→ Extract:

The gift of hope: vets and donor team up to save pup

Jim is your classic black Labrador puppy--adorable and wriggly, with “Adopt Me!” written all over him. Yet he began life with a congenital heart defect that prevented him from getting adopted and threatened his life. However, thanks to a veterinary practice that wouldn’t give up on him; a gift from a donor’s charitable foundation; and a world-class clinical team at the Cornell University Hospital for Animals (CUHA), Jim is growing and thriving with his new family.

Pup with heart problems

Jim was first brought as a six-week-old pup to Hoosick Veterinary Clinic in Hoosick, N.Y., by his owners—saying that the pup was vomiting after eating. The Hoosick veterinarians ran a barium study, which revealed an enlarged area of Jim’s esophagus—indicating that his food was being blocked from reaching his stomach. Hoosick veterinarian Dr. Caitlin Rooney and her team suspected the cause was a congenital heart issue in which a remnant blood vessel at the base of the heart lassos and traps the esophagus.

Unfortunately, fixing that congenital issue required an expensive surgery at a higher-level hospital—and until then, Jim would require constant feeding with a liquid diet, making his daily care quite burdensome. As a result, Jim’s owners surrendered him to the Hoosick Veterinary Clinic. “This doesn’t happen often,” explains Rooney, “but he had a condition that could be fixed, and we knew he’d have no problem finding a home after that.”

→ Try it: Please extract word for word the part of the passage about Jim the puppy starting at "Jim is your" and ending at "his new family.".

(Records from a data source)
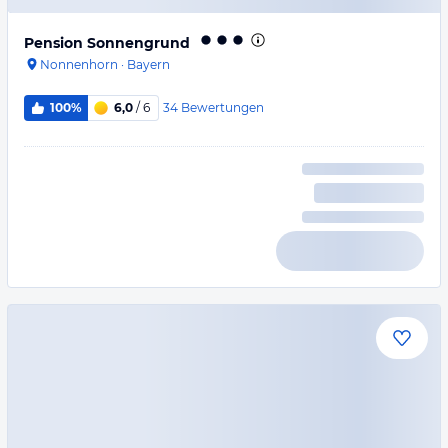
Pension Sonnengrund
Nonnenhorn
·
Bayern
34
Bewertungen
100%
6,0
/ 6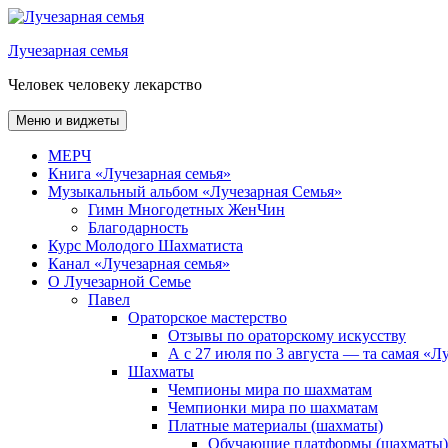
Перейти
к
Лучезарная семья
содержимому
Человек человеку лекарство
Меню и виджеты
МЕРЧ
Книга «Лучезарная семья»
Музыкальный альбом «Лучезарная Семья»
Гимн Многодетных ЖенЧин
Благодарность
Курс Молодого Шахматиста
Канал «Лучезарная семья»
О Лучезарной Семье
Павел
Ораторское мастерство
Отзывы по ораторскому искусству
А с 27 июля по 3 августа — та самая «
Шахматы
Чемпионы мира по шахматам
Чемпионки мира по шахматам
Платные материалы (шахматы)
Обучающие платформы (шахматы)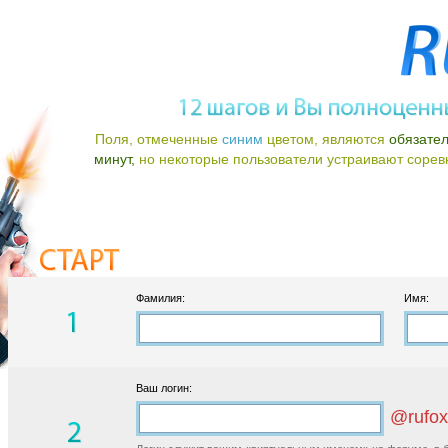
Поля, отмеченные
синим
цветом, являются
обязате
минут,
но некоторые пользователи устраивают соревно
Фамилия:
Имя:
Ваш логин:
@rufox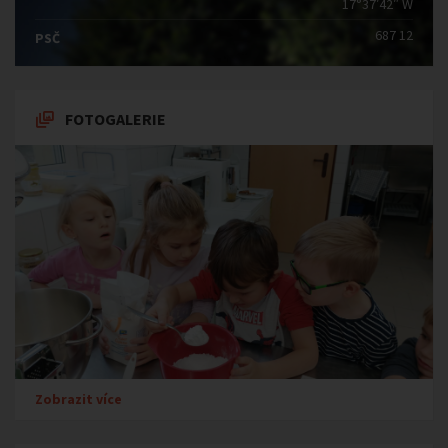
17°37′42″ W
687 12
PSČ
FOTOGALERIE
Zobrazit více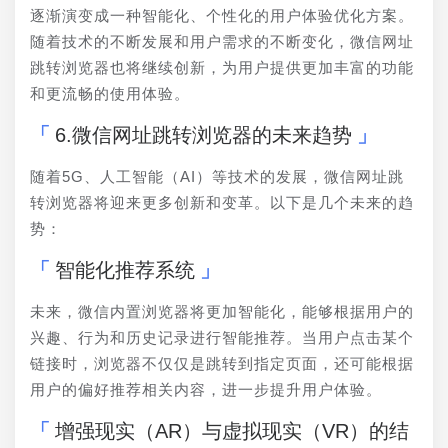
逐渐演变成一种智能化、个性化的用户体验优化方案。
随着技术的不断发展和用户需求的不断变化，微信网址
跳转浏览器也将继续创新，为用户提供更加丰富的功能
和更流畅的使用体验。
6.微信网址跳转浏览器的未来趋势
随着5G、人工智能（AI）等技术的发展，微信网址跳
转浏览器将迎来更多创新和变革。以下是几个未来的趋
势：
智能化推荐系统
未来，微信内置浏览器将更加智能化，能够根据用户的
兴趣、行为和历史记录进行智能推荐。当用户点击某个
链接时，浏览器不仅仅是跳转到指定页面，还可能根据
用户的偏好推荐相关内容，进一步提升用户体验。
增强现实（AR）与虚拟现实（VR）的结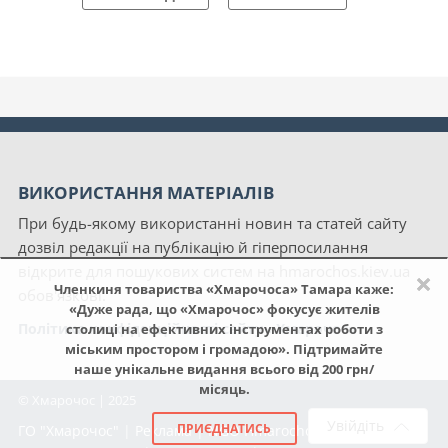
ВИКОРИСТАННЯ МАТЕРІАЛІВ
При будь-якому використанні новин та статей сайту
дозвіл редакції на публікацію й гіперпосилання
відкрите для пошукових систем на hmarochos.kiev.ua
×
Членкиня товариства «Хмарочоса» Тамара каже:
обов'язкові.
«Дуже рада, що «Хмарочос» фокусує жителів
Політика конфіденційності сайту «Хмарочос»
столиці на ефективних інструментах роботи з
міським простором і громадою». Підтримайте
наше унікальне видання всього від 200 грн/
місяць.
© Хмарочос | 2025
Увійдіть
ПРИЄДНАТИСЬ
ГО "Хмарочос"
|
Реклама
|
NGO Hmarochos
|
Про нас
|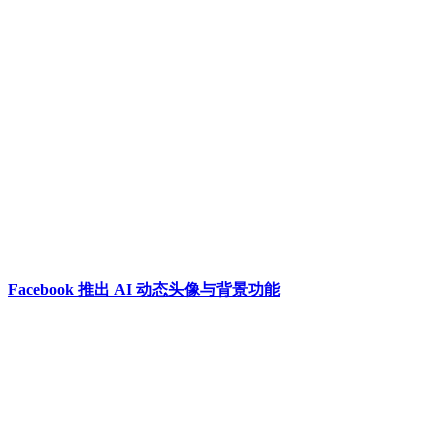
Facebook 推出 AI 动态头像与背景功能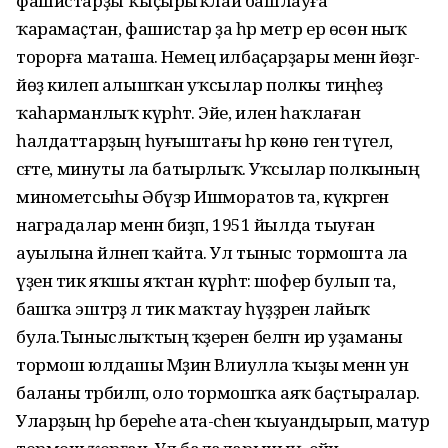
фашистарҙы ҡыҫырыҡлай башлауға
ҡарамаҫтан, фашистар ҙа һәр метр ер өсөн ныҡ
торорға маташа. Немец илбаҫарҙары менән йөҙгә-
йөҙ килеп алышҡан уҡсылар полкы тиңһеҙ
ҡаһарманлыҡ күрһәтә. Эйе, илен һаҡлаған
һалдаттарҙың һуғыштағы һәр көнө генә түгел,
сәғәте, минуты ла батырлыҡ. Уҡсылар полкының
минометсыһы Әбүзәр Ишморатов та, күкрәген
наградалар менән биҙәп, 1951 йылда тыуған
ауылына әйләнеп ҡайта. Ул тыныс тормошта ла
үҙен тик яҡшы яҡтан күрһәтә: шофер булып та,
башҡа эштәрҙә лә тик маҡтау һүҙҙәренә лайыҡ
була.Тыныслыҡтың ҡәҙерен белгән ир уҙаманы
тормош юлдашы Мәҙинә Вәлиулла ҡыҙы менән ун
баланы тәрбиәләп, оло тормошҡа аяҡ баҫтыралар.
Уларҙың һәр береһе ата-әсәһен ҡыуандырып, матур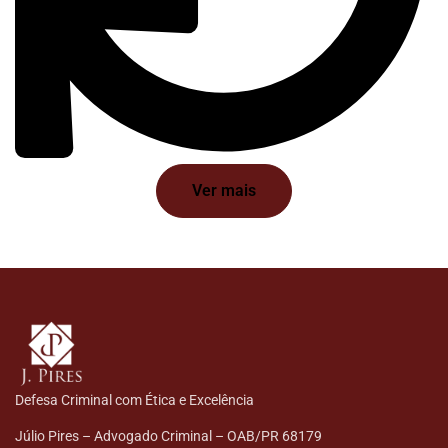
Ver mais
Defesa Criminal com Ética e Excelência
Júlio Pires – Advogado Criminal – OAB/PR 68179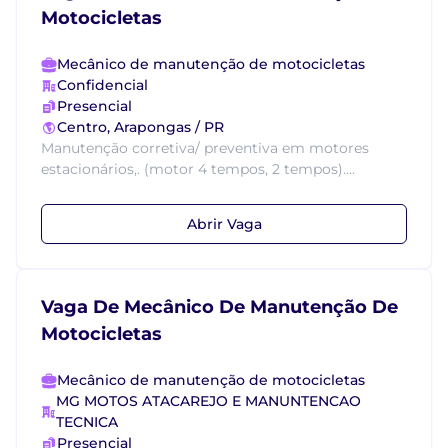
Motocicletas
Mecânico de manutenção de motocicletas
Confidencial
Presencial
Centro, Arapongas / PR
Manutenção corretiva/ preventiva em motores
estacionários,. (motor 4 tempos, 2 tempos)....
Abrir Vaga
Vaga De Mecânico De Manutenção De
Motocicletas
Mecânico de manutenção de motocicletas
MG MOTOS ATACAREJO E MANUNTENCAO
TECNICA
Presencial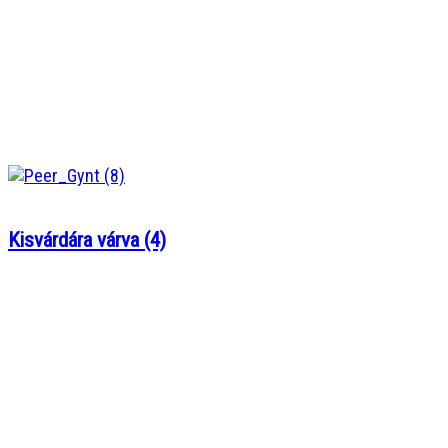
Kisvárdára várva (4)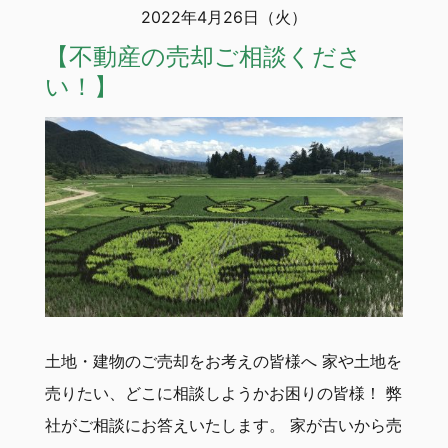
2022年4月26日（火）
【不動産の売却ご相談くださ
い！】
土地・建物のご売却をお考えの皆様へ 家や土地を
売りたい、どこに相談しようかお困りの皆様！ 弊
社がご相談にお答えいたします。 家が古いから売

→ Result of the task:
Jim is your classic black Labrador puppy--adorable and wriggly, with “Adopt Me!” written all over him. Yet he began life with a congenital heart defect that prevented him from getting adopted and threatened his life. However, thanks to a veterinary practice that wouldn’t give up on him; a gift from a donor’s charitable foundation; and a world-class clinical team at the Cornell University Hospital for Animals (CUHA), Jim is growing and thriving with his new family.